• Decision Support Systems


Decision support systems (DSSs) are more complex than most other traditional decision-aid systems. For what types of problems are they more effective, and what design characteristics make them more effective? The laboratory experiment reported here examined the effect of three design characteristics of these systems in the context of decision makers faced with ill-structured problems. The characteristics were presence or absence of decision-aid heuristics, degree of interaction between the user and the system, and whether or not the system was computerized. The dependent variables were (1) quality of user performance, (2) user productivity of ideas, (3) user confidence in the quality of his/her performance, (4) user satisfaction with the decision aid or support system, (5) changes in user attitude toward the problem addressed, and (6) changes in user attitude toward computers.

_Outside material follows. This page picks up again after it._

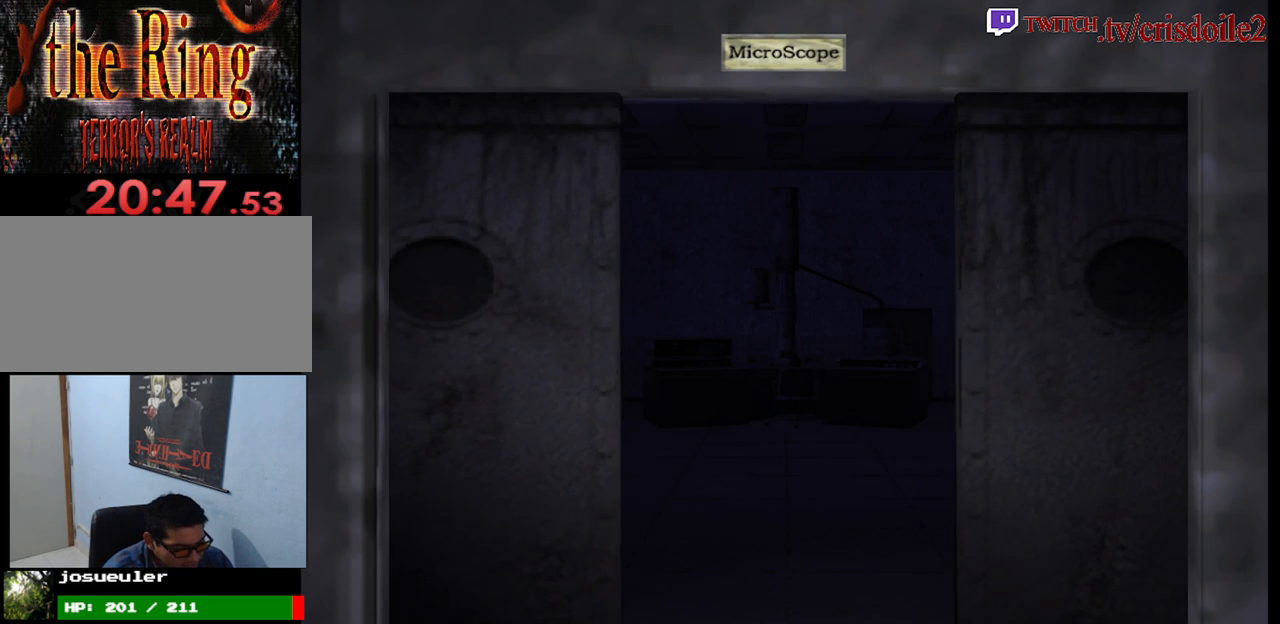
{"buttons": [], "left_stick": "center", "events": [[350, "R2", "down"], [400, "R2", "up"]]}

Use of heuristics and increased interaction had positive effects on decision quality, user productivity, and attitude toward computers; they had negative effects on user confidence, satisfaction, and attitude toward the problem addressed. Whether or not the system was computerized did not have a significant effect on any dependent variable. The findings concerning negative effects, in particular, suggest the need for research on the design of heuristics for addressing ill-structured problems—heuristics that will deliver the positive but not the negative effects observed in this study. The findings also suggest the need for research on how to benefit from computers in the context of solving ill-structured problems.